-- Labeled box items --
□ □ □ □ □ □ □

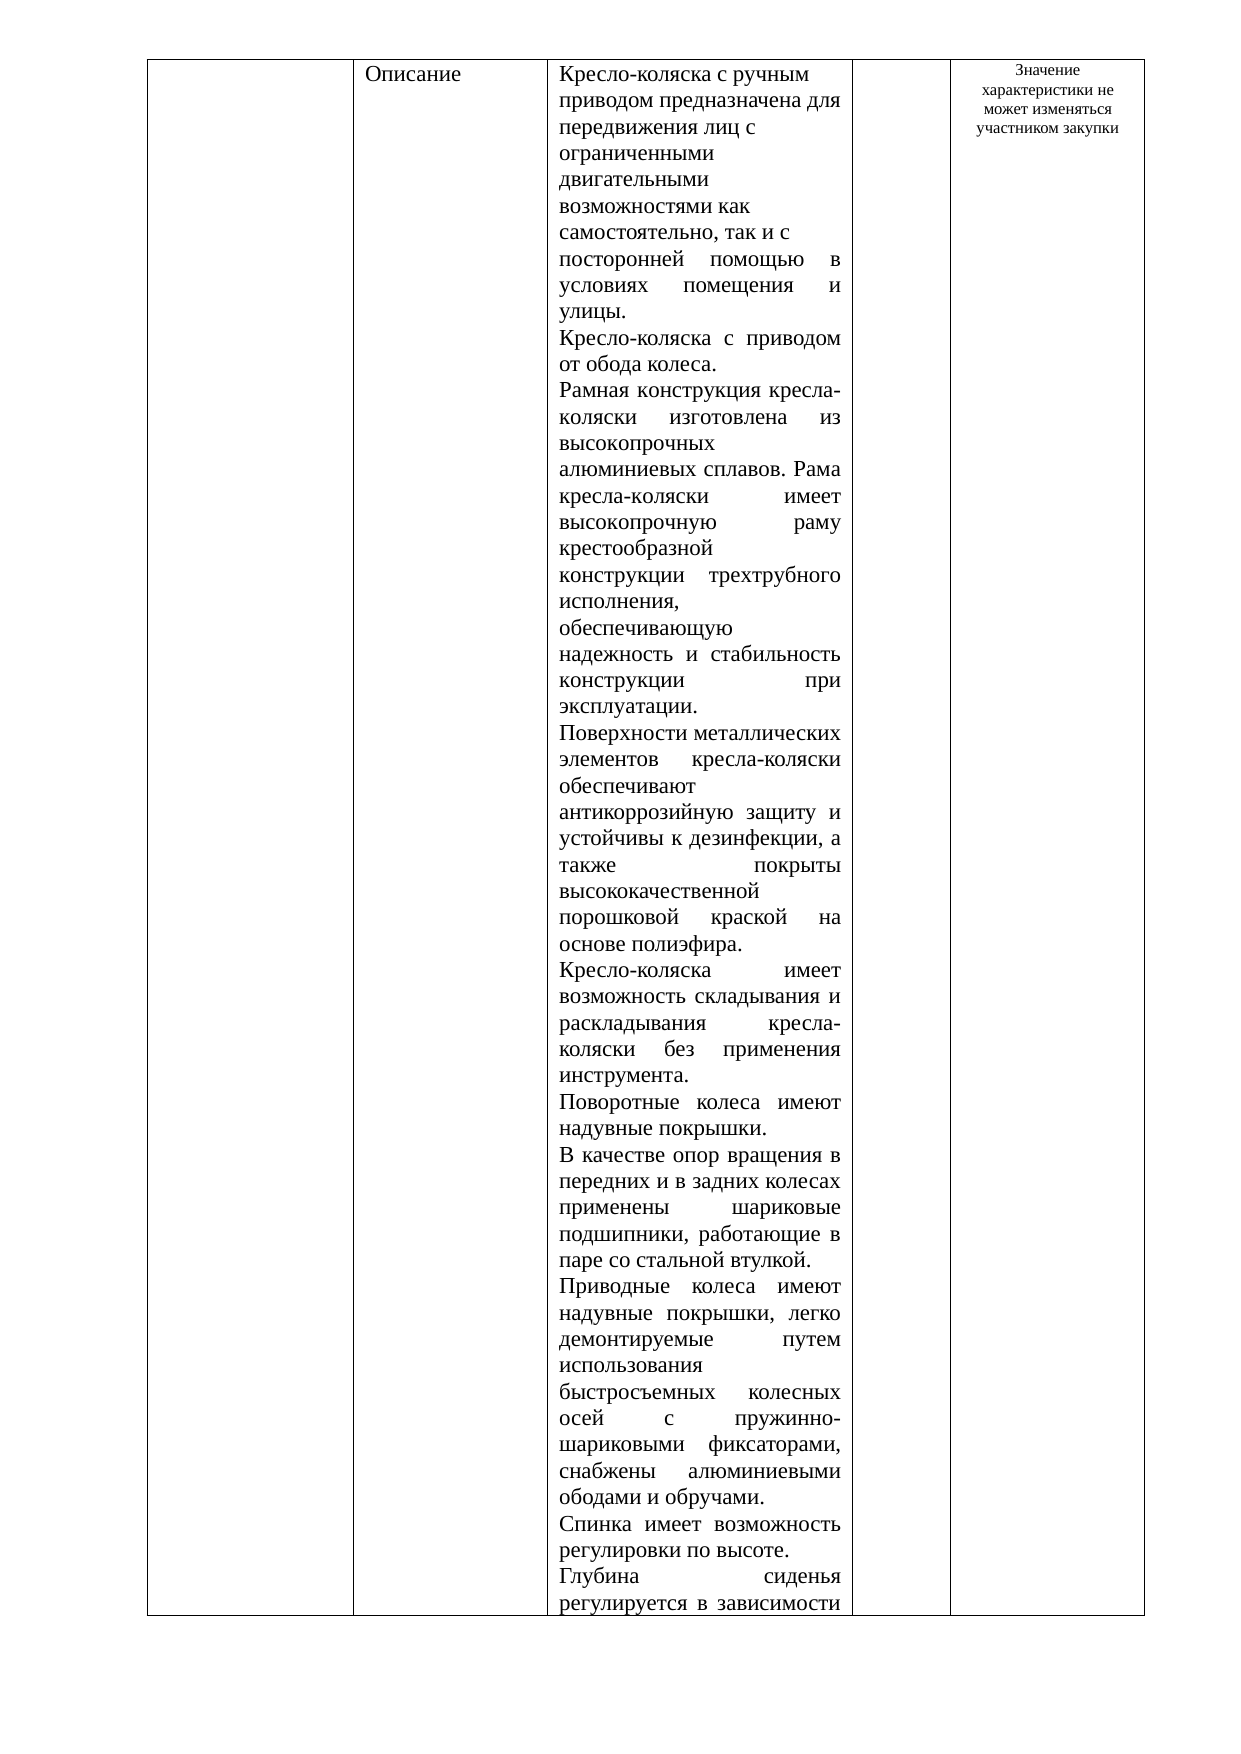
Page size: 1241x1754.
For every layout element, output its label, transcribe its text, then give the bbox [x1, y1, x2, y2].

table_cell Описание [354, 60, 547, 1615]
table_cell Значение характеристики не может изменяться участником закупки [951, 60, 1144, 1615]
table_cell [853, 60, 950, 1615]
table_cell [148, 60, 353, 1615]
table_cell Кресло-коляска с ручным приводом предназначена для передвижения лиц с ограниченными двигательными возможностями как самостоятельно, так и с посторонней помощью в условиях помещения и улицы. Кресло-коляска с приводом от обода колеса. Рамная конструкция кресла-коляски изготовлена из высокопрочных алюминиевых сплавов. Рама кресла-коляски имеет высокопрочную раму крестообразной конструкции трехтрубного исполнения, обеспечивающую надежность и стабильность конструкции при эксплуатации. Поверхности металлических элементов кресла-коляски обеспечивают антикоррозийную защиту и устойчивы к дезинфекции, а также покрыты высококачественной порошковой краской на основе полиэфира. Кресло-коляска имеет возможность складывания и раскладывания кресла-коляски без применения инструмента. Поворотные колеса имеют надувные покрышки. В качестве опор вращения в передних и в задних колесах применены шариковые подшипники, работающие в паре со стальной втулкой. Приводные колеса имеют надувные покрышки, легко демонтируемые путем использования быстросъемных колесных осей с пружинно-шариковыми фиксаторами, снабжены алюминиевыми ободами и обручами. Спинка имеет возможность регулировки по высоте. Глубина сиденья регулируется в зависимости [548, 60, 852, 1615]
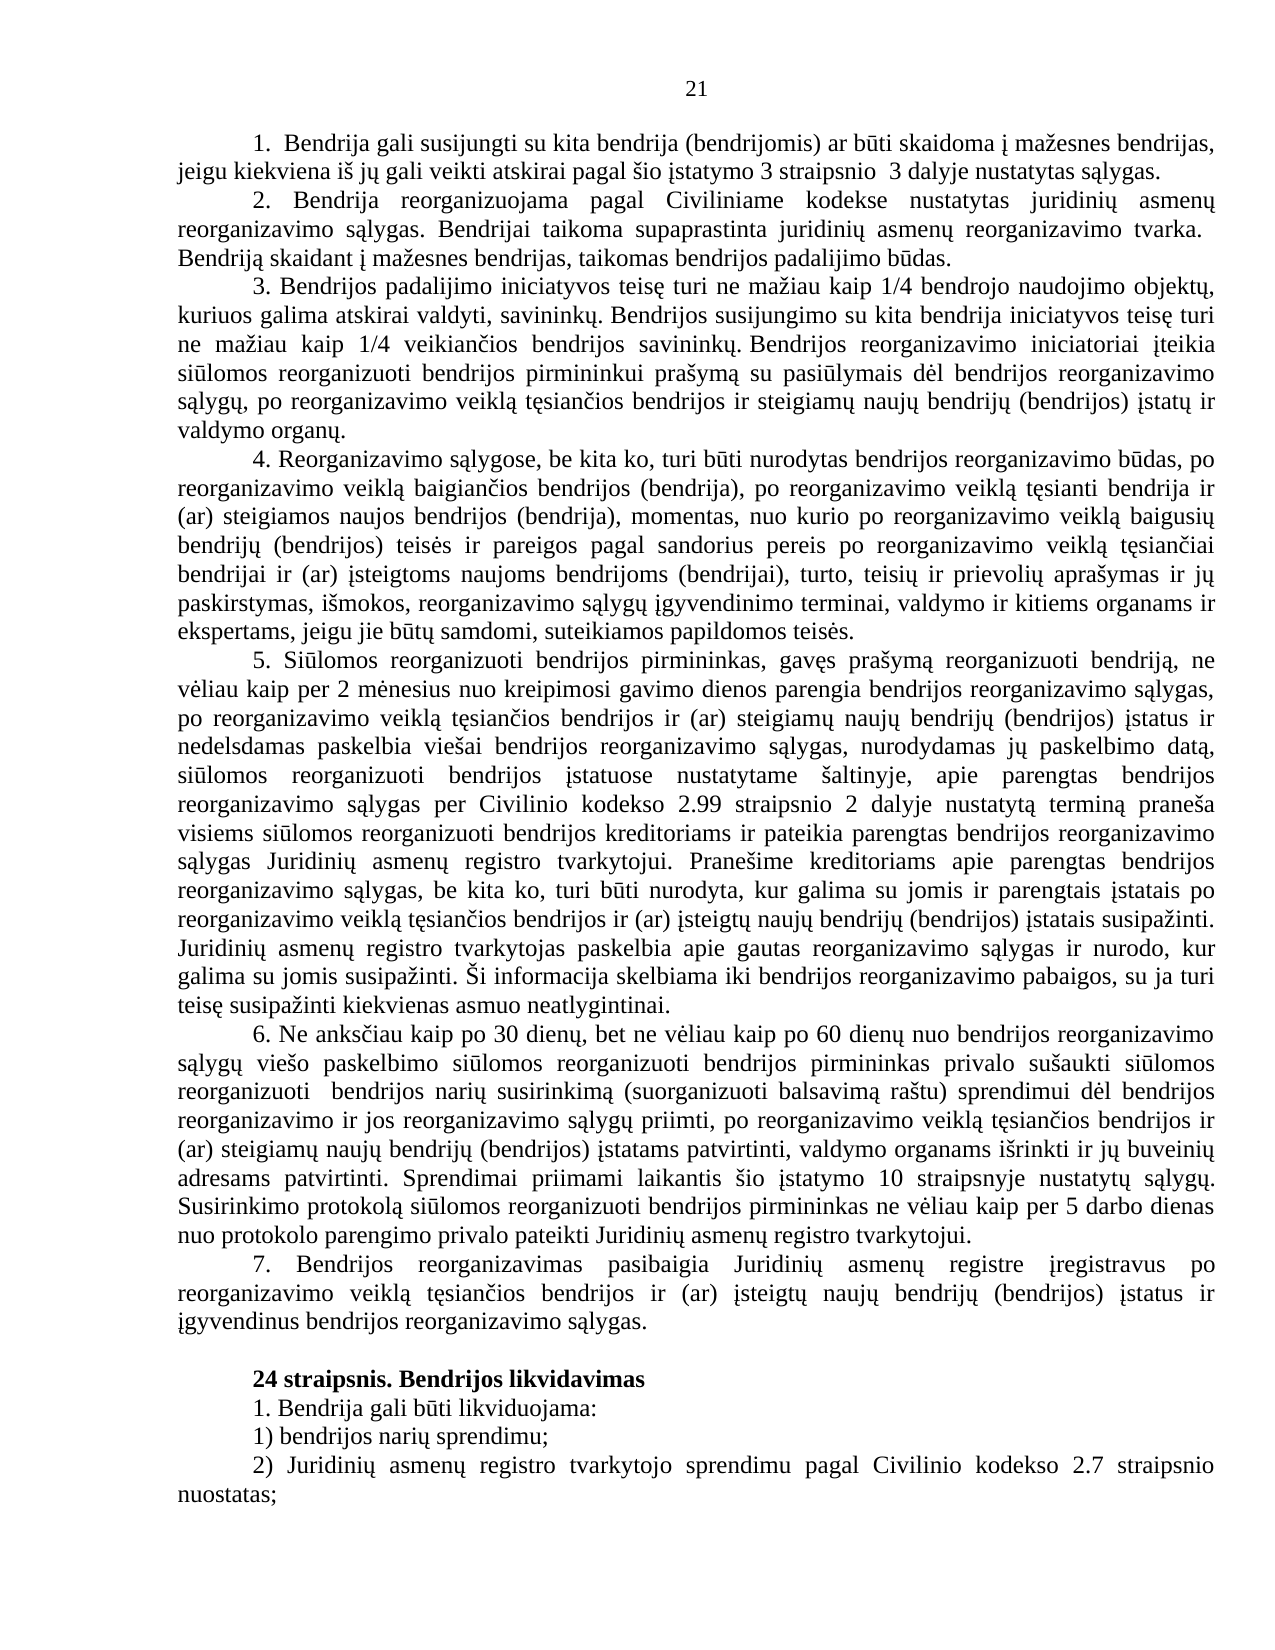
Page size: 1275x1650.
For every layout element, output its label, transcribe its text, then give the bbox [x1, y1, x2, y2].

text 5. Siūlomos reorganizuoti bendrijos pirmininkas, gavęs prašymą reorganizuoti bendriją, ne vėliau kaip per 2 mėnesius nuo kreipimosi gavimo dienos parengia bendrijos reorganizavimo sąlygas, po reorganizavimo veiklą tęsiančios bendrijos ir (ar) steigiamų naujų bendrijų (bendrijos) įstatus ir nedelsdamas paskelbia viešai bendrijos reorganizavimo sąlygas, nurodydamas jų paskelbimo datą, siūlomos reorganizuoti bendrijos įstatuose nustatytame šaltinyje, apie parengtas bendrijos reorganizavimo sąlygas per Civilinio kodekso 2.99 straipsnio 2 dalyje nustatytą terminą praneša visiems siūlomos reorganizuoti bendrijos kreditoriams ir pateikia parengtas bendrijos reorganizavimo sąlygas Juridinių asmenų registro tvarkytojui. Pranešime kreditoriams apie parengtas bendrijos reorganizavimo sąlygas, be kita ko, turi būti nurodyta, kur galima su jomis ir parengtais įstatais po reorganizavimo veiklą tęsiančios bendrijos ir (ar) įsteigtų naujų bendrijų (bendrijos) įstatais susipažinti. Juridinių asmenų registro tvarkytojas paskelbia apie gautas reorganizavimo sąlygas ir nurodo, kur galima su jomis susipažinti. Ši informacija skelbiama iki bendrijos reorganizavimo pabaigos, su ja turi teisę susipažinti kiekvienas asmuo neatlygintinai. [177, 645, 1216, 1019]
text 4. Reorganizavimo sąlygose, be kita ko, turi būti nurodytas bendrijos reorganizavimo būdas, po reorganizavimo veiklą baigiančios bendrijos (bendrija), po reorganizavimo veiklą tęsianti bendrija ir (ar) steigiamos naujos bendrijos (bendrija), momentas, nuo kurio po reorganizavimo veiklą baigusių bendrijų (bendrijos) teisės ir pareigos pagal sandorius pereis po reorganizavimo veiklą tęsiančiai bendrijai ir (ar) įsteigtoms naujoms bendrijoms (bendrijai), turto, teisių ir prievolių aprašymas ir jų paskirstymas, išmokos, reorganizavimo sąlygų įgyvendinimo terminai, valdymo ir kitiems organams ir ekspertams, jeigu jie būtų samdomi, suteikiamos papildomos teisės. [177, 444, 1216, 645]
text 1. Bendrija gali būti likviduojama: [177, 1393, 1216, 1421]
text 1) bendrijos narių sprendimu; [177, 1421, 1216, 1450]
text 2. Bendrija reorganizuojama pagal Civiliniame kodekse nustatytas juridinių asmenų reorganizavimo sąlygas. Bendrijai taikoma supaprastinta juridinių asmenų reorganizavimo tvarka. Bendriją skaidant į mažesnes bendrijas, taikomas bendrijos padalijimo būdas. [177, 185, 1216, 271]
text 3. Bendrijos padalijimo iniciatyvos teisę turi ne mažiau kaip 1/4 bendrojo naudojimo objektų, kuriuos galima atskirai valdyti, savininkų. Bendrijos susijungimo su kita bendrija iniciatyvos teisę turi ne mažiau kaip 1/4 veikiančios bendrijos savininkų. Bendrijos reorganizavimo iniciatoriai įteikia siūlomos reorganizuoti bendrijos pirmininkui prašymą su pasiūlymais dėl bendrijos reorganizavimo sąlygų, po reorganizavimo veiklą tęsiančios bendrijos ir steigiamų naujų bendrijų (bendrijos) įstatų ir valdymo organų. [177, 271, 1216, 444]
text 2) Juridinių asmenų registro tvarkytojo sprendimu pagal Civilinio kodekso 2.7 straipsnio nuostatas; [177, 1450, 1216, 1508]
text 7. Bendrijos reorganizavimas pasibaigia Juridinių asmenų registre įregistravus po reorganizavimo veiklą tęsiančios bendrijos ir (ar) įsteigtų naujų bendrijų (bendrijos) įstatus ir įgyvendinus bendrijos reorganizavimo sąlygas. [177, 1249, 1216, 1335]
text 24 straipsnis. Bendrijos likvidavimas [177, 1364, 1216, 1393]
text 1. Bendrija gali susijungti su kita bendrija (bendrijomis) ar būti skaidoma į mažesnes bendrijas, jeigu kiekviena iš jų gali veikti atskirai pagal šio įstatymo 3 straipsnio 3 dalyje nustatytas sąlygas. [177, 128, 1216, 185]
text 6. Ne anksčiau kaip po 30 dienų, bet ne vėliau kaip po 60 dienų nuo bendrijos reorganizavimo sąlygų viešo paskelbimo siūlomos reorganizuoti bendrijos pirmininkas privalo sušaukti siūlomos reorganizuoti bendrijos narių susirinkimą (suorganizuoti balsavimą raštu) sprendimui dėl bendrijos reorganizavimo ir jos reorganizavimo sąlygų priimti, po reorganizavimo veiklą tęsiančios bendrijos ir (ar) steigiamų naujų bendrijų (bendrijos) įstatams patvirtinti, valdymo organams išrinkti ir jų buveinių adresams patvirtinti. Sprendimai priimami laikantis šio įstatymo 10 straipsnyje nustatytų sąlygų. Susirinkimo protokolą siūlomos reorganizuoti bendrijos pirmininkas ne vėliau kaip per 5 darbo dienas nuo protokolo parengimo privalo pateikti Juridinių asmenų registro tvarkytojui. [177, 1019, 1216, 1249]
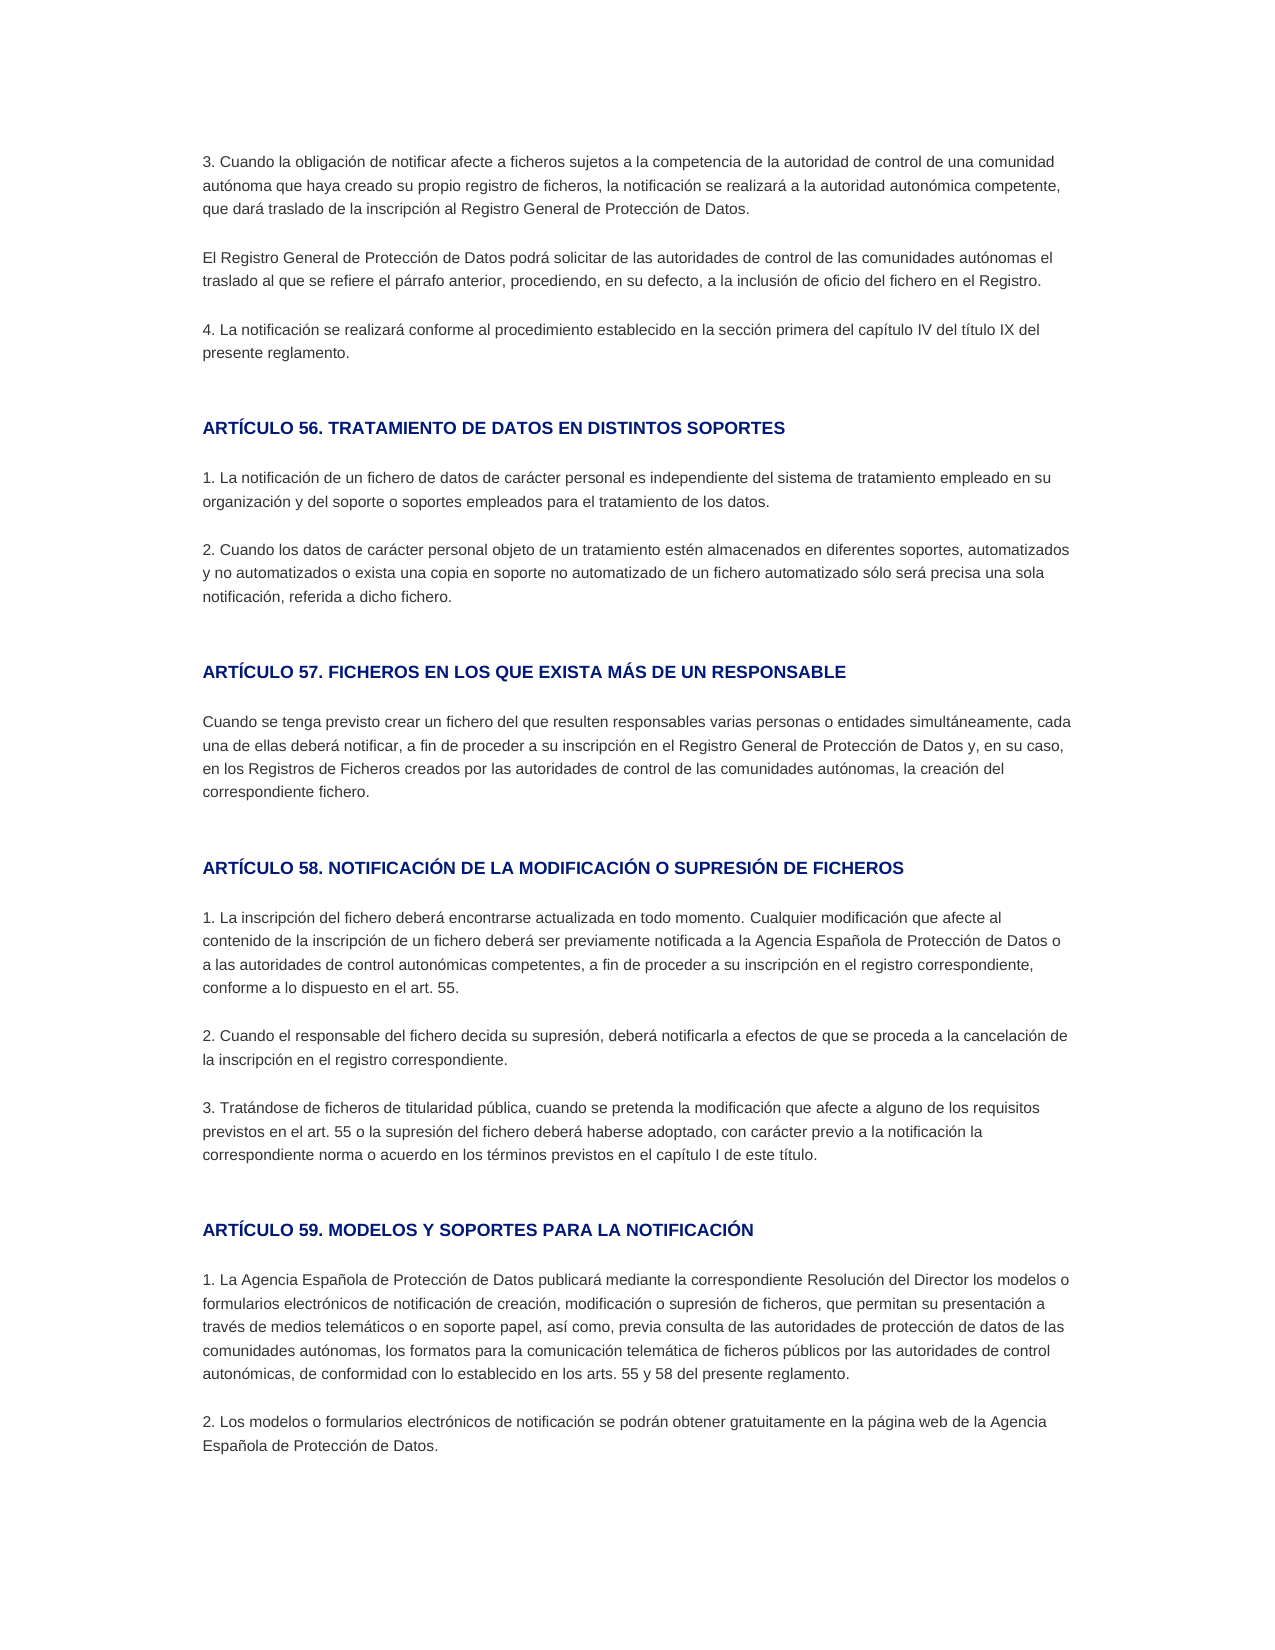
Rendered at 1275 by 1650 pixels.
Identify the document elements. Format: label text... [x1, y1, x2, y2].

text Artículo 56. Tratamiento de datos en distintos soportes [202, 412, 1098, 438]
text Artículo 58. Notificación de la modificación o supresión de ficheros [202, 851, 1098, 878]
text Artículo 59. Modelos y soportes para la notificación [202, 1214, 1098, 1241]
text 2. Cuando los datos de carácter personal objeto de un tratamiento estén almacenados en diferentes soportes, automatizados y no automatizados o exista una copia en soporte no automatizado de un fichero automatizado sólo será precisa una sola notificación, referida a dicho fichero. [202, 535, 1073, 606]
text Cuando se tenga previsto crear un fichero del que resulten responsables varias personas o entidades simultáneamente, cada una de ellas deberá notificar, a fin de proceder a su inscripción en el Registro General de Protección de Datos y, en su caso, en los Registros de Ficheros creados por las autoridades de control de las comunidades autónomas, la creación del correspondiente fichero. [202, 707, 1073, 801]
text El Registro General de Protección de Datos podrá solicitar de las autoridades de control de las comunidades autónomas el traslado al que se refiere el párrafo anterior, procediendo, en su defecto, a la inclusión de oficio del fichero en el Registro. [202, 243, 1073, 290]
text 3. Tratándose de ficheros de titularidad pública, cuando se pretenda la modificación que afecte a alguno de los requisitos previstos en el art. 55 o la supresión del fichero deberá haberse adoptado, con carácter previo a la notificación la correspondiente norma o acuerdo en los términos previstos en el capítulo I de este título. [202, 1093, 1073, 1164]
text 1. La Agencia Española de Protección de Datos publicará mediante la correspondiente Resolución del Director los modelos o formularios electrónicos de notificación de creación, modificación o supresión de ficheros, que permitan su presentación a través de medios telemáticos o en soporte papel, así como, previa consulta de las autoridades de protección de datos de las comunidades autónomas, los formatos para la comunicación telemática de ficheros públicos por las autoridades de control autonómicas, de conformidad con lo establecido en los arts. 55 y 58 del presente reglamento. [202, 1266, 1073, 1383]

□ □ □ □ □ □ □

-- What this task involves --
Rewrite the lines from the one containing "text Artículo 56." through the one containing "text Artículo 59.", swapping "soportes" for "medios" and leaving everything else as it is.

-- Finished exercise --
text Artículo 56. Tratamiento de datos en distintos medios [202, 412, 1098, 438]
text Artículo 58. Notificación de la modificación o supresión de ficheros [202, 851, 1098, 878]
text Artículo 59. Modelos y medios para la notificación [202, 1214, 1098, 1241]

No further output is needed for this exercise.